Dewan Banteng Didirikan oleh Kolonel Ismail Lengah pada 1956

Smallest Font
Largest Font

FajarBali.co.id Dewan Banteng didirikan pada 20 Desember 1956 oleh Kolonel Ismail Lengah di wilayah Sumatra Tengah, yang meliputi Sumatera Barat, Riau, Kepulauan Riau, dan Jambi. Letnan Kolonel Ahmad Husein ditetapkan sebagai ketua dewan ini, yang merupakan bagian penting dari Divisi IX Banteng.
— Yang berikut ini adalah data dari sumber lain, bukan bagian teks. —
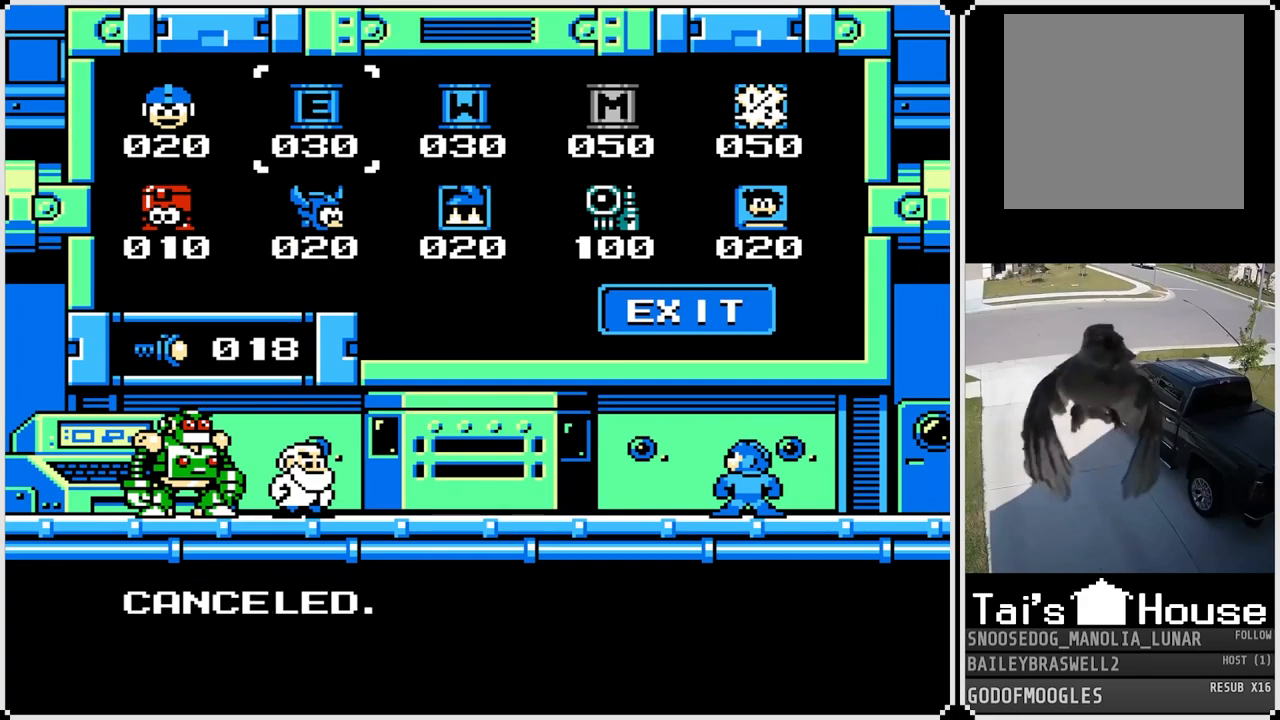
{"buttons": ["DPAD_DOWN"], "left_stick": "center", "right_stick": "center", "events": [[83, "DPAD_DOWN", "down"], [150, "CROSS", "down"], [283, "CROSS", "up"], [283, "DPAD_DOWN", "up"], [433, "DPAD_DOWN", "down"]]}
Dewan Banteng lahir sebagai respons atas ketidakpuasan beberapa unsur militer di Sumatra Tengah terhadap kebijakan pemerintah pusat pada era 1950-an. Kolonel Ismail Lengah berperan sebagai penggagas utama pembentukan dewan ini, memimpin inisiatif untuk menyatukan panglima-panglima militer di wilayah tersebut.
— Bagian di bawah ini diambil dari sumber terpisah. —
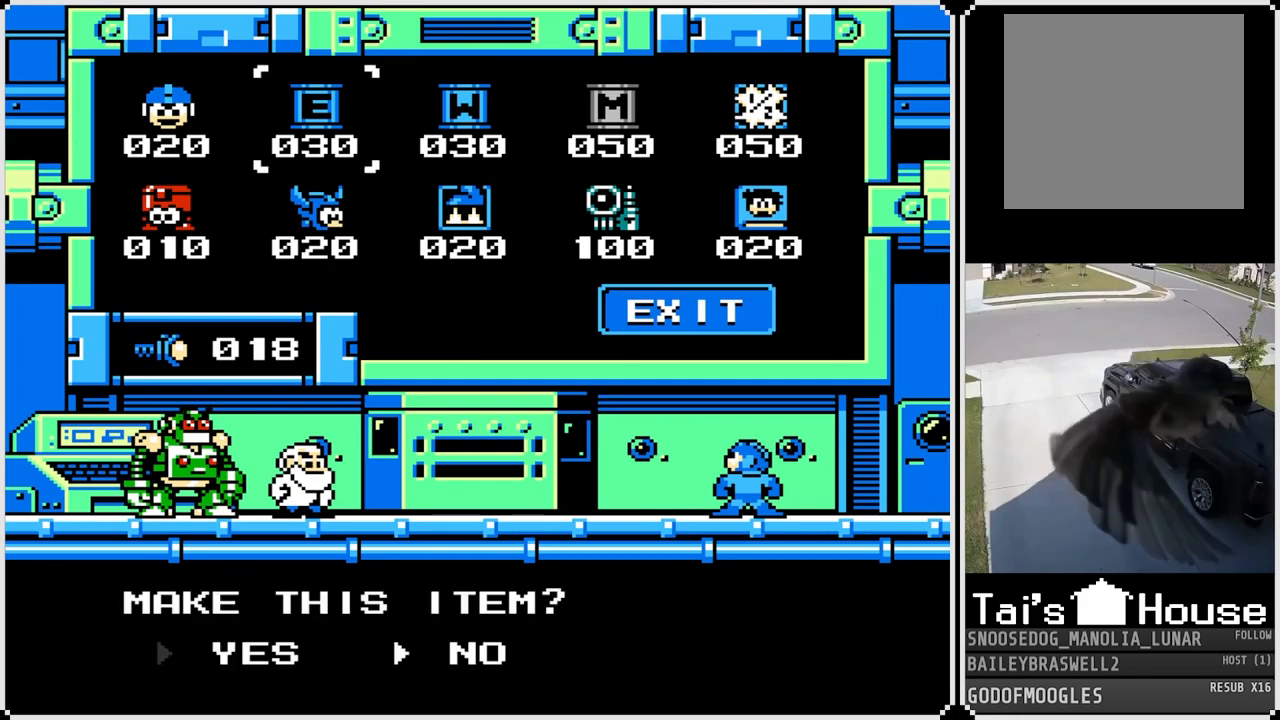
{"buttons": [], "left_stick": "center", "right_stick": "center", "events": [[83, "DPAD_DOWN", "up"], [234, "CIRCLE", "down"], [317, "CIRCLE", "up"]]}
Letnan Kolonel Ahmad Husein diangkat sebagai ketua karena pengalamannya dalam kepemimpinan militer dan pengaruhnya di Sumatra Barat. Dewan ini menjadi wadah koordinasi Divisi IX Banteng yang mengurusi wilayah strategis Sumatra Tengah.

Wilayah dan Fungsi Divisi IX Banteng

Divisi IX Banteng membawahi empat provinsi yakni Sumatera Barat, Riau, Kepulauan Riau, dan Jambi. Divisi ini memiliki peran penting dalam mengamankan wilayah dan menyuarakan aspirasi lokal yang dianggap kurang diperhatikan oleh pemerintah pusat.

Peran Kolonel Ismail Lengah dalam Pembentukan Dewan

Kolonel Ismail Lengah dikenal sebagai tokoh militer yang aktif sejak masa kemerdekaan Indonesia. Menurut laporan Kompas, perannya dalam mendirikan Dewan Banteng sangat krusial karena ia memprakarsai pembentukan dewan dan menginisiasi konsolidasi militer di wilayah tersebut.

Kontribusi dan Hubungan dengan PRRI

Dewan Banteng memiliki hubungan erat dengan gerakan PRRI (Pemerintahan Revolusioner Republik Indonesia) yang muncul sebagai reaksi atas ketidakpuasan daerah terhadap pemerintah pusat. Dewan ini menjadi bagian dari struktur militer yang mendukung PRRI di Sumatra Barat dan sekitarnya.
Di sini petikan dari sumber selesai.